The problem of cardinality estimation
At first, let's step back and think about the problem HyperLogLog solves. The problem is called cardinality estimation. The task is to accurately estimate the number of elements in some growing set of elements. Solution to the problem is essential for tasks such as database query optimization based on statistics or calculation of the number of unique visitors to a page.
The optimal solution must have a small constant memory footprint and small linear cost of adding an element to set. HyperLogLog provides those properties and has few more that are very useful.
HyperLogLog core ideas
Even though the task may seem complex, there are just a few tricky parts to understand.First one is that algorithm is based on the idea that every bit of every object added to HyperLogLog is equally probable. Without that assumption, no property of the data structure would hold. It is imperative to hash every object before adding to HyperLogLog. Note, that because we are using hashes, theoretically we can get collisions i.e. two distinct objects could get the same hash and the data structure would consider them as one. That is why HyperLogLog is called cardinality estimator.
Second, and probably the most important idea is that by analysing bit patterns of some small constant memory it is possible to estimate the number of distinct elements in a set. The best real-world analogy I read about is the analogy of throwing a coin.

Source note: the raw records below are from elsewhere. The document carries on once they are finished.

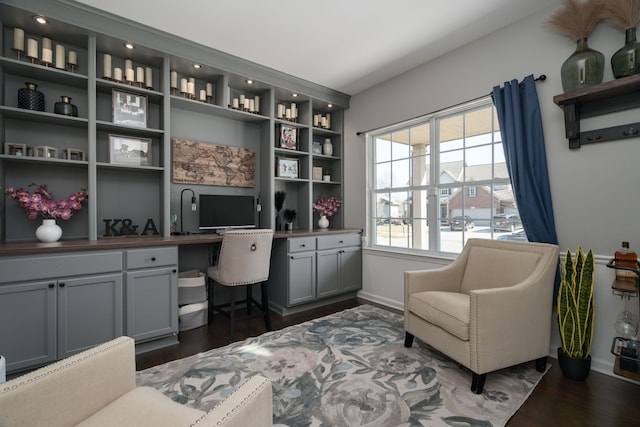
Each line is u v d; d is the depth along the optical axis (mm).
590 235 2070
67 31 2268
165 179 2684
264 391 792
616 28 1956
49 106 2439
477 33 2578
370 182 3799
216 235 2910
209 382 1828
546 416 1537
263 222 3541
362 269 3785
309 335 2539
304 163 3855
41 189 2289
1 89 2193
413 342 2395
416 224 3311
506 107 2395
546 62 2264
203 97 2975
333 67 3168
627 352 1725
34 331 1862
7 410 752
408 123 3359
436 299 2049
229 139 3383
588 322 1878
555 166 2221
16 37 2139
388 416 1521
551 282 1951
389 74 3344
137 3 2152
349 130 3990
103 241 2262
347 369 1979
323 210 3906
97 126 2520
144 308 2258
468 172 2846
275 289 3258
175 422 848
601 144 2029
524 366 2051
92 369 926
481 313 1700
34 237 2377
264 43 2691
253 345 2354
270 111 3369
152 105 2893
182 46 2645
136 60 2719
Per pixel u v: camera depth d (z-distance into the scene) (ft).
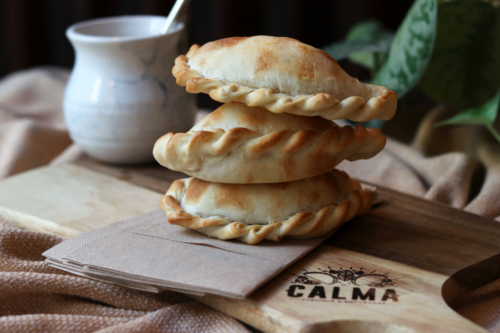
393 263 1.56
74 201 1.89
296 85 1.50
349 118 1.51
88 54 2.03
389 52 2.20
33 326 1.43
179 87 2.09
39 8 3.80
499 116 2.29
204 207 1.61
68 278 1.53
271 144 1.53
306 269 1.54
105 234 1.63
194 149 1.54
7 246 1.63
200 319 1.49
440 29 2.09
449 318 1.39
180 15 2.05
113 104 2.02
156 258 1.53
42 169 2.11
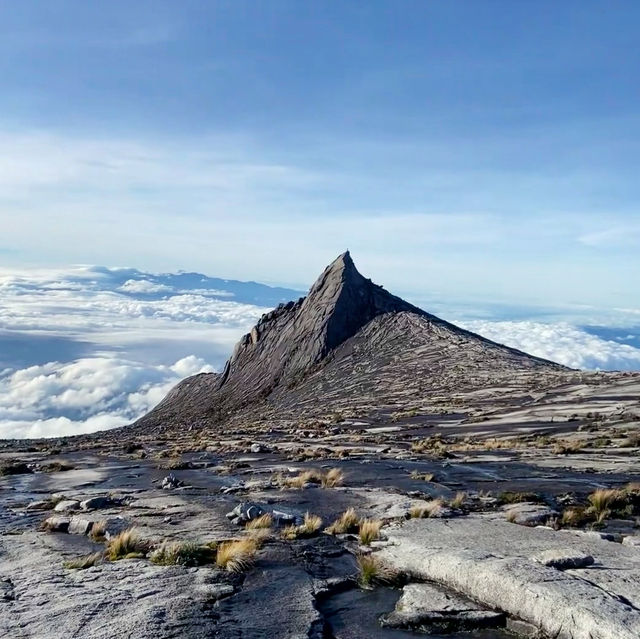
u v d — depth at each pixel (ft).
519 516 44.93
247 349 465.47
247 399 363.76
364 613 27.61
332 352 368.89
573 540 35.63
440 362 287.89
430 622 26.25
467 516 46.39
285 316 465.88
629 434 107.34
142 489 69.31
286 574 32.65
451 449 107.86
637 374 192.95
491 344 337.72
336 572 33.27
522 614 25.62
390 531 39.60
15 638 24.35
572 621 23.34
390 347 339.57
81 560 36.45
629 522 44.27
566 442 105.19
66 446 164.14
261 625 25.62
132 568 34.22
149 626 25.31
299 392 314.76
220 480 74.64
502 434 128.06
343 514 47.47
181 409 412.16
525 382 211.61
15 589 31.01
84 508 55.72
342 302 403.13
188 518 48.85
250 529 42.98
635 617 22.72
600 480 64.28
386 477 70.64
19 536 45.88
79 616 26.58
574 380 197.67
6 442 207.51
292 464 88.99
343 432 154.71
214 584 30.83
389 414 188.24
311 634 24.79
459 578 29.22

If we upfront choose some pattern of results, like 'only heads', then, we can estimate how many series of throws person did only by asking "what was the longest
only heads streak?". Imagine that person responded with "my longest streak of heads was 3". Then we could guess, that he did not try that hard, it is almost certain that he had only a few tries, most probably 8. On the other hand, if the response would be much greater, let's say "my longest streak of heads was 20 throws", then we could estimate that the person had an enormous number of series to achieve that. The idea is always directly translated into code. A bucket is a place in memory when we keep the number of the longest streak of leading zeros. Our current estimate of the number of distinct elements in a set is just two to the power of value in a bucket.

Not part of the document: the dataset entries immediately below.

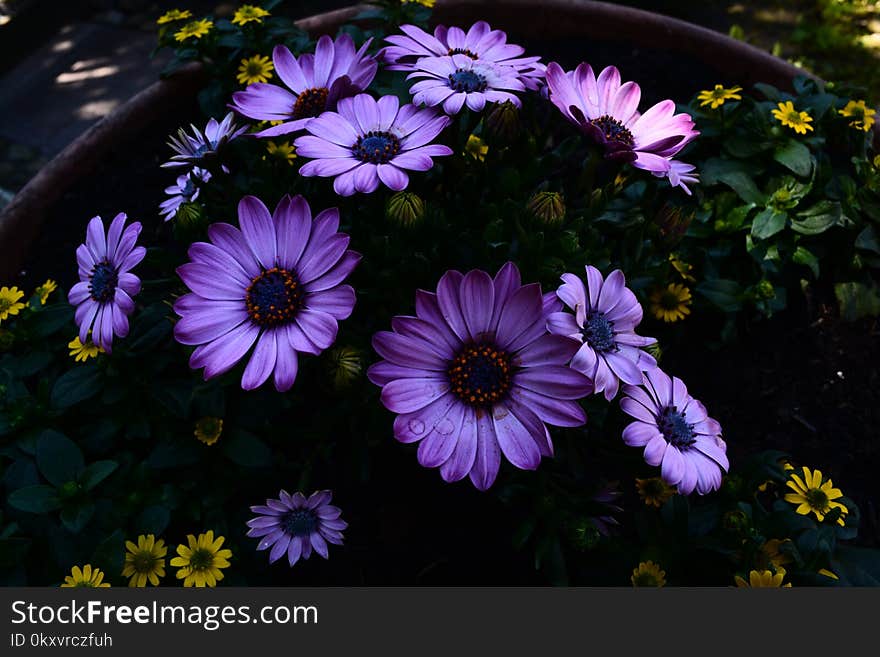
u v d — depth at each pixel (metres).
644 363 0.25
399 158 0.25
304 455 0.31
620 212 0.33
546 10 0.46
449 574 0.31
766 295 0.35
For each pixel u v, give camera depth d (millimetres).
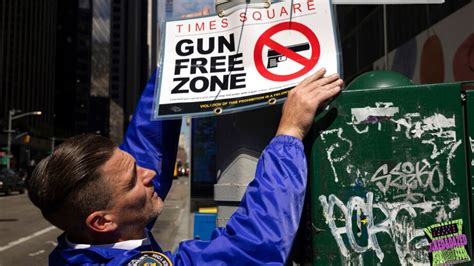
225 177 2002
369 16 10039
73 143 1372
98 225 1341
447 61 6523
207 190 4672
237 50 1886
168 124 2012
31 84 73500
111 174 1336
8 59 66312
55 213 1340
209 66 1896
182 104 1865
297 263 1803
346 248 1654
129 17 164875
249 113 1980
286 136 1530
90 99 101688
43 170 1334
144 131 1997
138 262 1339
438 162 1619
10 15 67875
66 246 1420
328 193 1683
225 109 1826
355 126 1685
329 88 1626
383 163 1656
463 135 1611
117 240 1398
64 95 94188
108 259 1343
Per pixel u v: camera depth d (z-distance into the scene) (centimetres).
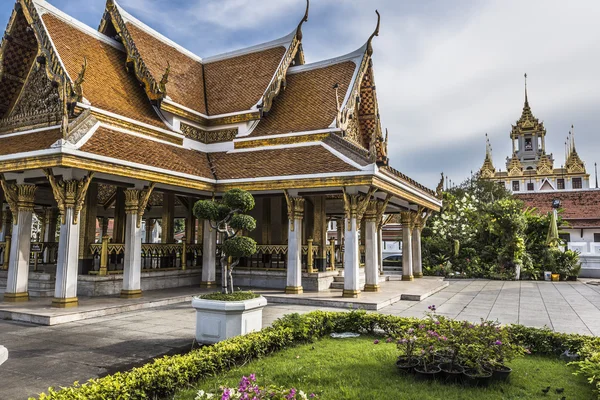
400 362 634
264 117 1672
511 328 763
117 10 1576
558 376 605
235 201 813
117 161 1084
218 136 1673
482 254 2620
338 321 883
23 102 1282
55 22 1330
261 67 1833
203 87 1881
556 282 2258
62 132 989
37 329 905
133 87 1521
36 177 1145
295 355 700
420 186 1814
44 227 1994
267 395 408
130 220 1247
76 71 1269
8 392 543
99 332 880
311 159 1371
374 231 1501
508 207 2583
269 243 1766
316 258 1630
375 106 1772
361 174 1222
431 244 2753
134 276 1240
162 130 1452
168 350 745
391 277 2133
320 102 1619
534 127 8088
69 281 1055
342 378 583
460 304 1337
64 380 591
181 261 1616
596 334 892
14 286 1129
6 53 1265
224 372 604
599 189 3950
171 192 1500
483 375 563
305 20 1805
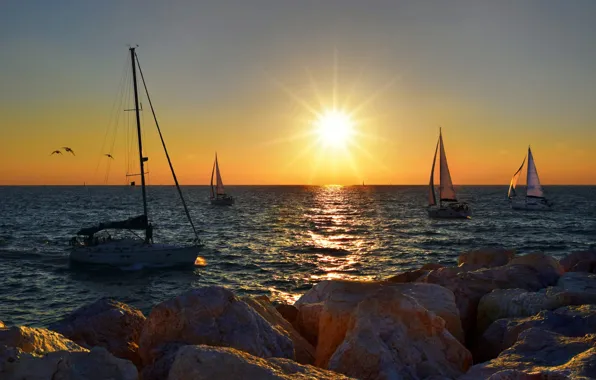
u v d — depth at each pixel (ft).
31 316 86.89
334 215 356.59
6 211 385.09
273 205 507.30
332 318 22.82
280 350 20.27
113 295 105.91
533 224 276.82
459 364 19.76
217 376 13.75
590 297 24.72
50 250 170.91
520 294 26.37
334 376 14.89
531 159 386.32
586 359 16.08
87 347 21.16
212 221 300.81
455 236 217.97
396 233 230.48
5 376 13.35
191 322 19.84
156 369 18.34
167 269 133.90
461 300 28.84
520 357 18.42
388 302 21.03
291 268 133.90
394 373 18.07
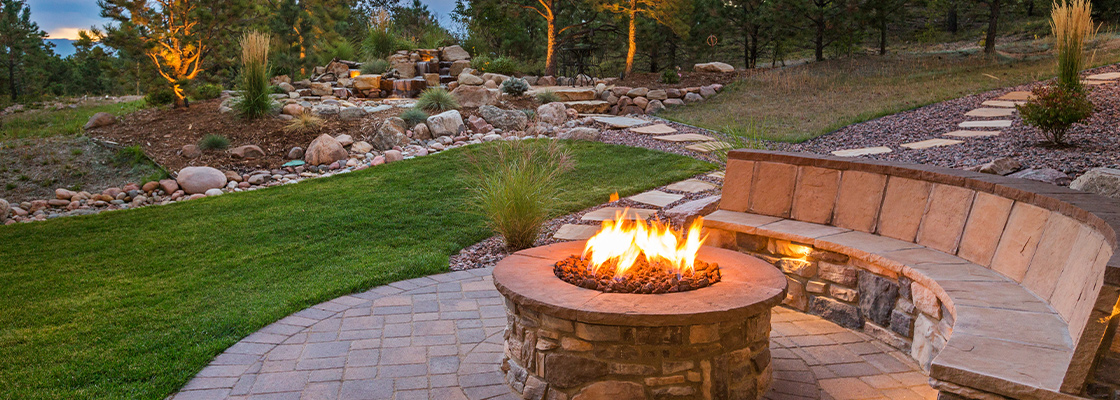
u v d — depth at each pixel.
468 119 12.95
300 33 23.56
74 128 12.34
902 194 4.70
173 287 5.53
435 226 7.38
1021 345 2.72
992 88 13.23
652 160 10.20
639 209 7.77
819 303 4.68
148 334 4.38
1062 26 8.13
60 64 40.88
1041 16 25.70
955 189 4.32
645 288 3.25
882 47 20.42
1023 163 7.21
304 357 3.97
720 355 3.12
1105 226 2.77
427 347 4.12
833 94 15.14
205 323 4.57
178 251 6.68
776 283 3.40
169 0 12.94
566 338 3.16
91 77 41.06
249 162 10.75
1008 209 3.84
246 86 12.30
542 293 3.23
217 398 3.40
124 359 3.91
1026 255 3.58
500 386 3.54
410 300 5.12
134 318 4.73
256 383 3.59
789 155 5.48
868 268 4.30
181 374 3.68
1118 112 9.47
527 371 3.38
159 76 13.16
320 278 5.68
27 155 10.97
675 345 3.04
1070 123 7.79
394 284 5.56
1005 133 9.17
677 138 11.75
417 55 20.16
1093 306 2.27
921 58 18.81
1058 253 3.27
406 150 11.37
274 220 7.72
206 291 5.40
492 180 7.13
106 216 8.22
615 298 3.15
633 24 19.02
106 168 10.62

The third one, a closing idea of the HyperLogLog is that in order to decrease variance we use many buckets, instead of one. That way is the result in one bucket is largely inaccurate, because, for example, the first value had 10 leading zeroes(which is very improbable), the error in that bucket is responsible only for part of the global result. A number of buckets is a tradeoff. The more the buckets you have, the more memory it takes to keep them, but the lower variance is.
To sum up, there are three ideas that constitute the core of HyperLogLog:
- using hashes in place of real objects, to make bits independent
- remembering just the longest streak of leading zeroes for a bucket
- using a set of buckets to lower the variance and increase estimation accuracy.
In practice, there are some details(like some constants apply here and there) and optimization(like using sparse tables for lower cardinalities), but those are more like implementation details then the core of the algorithm.
Education implementation of HyperLogLog in C# is available at my hyperloglog repository. The code is as simple as possible, well documented and tested.